By the time Red Hot Chili Peppers took the stage on Woodstock ‘99’s fourth night, fans who were exacerbated by the festival’s many problems were waiting to erupt.

“After the three days of no water or $17 bottled waters, and no places to pee and whatever, [the concertgoers] were all pent-up,” Smith admitted.

Still, the Chili Peppers weren’t the flame that ignited the powder keg … at least, not technically.

A peace organization named PAX had planned to make an anti-gun statement during the band’s set and distributed 100,000 candles to fans to be used in the vigil. These quickly became the perfect spark for people looking to cause trouble.

“I noticed, like, far away — and you've got to remember, the place was huge, so it looked like a mile away — was this kind of fire or something smoking. And it literally looked like a little hamburger stand had a grease fire or something. It looked like nothing from where we were at,” Smith explained.

In actuality, what he struggled to see from the stage was really the flare-up of many bonfires throughout the Woodstock ‘99 crowd.

Fans began throwing anything they could find into the fires, at one point tearing plywood from the Woodstock “Peace Wall” to feed the flames. From the stage, Red Hot Chili Peppers singer Anthony Kiedis compared the scene to one seen in Apocalypse Now.

“I went to Anthony Kiedis and said to him, ‘You need to help us. We need to quell this crowd in order to get there and take these fires down,” Joseph Griffo, the former mayor of Rome, recalled in the documentary Woodstock '99: Peace, Love and Rage. “And what he did is went out, and on his encore, played ‘Fire’ from Jimi Hendrix.”

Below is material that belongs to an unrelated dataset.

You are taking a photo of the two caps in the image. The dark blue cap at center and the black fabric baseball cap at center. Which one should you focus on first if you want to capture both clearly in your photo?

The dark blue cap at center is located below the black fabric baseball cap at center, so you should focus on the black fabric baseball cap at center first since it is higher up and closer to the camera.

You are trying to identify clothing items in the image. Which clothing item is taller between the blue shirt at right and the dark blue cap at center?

According to Smith, the band was “just doing our thing and rocking out, having a great time,” unaware that the song choice may have been sending the wrong message. It wasn’t until the following day the drummer realized exactly what had happened.

“The next morning, I get up, I'm in the airport and I'm looking up at CNN or whatever the news that's on the airport television,” the drummer recalled. “They're like, ‘Yesterday's Woodstock festival, they had the Dave Matthews Band and Jewel, and it was all really nice. And then … the Red Hot Chili Peppers played, and all hell broke loose!’ And I'm like, ‘What?’ And they show the fires, and I am like, ‘Oh, my God. Oh shit.’ We really looked like we were instigating — that we were the bad guys.”

Hindsight being 20/20, Smith agreed the song choice may not have been wise, even if his band was just “paying homage to the great Jimi Hendrix.” “Could we have picked another Hendrix song? Probably,” the drummer admitted. “But that's the one we rehearsed and that we knew. So yeah, I guess the timing of it wasn’t so great.”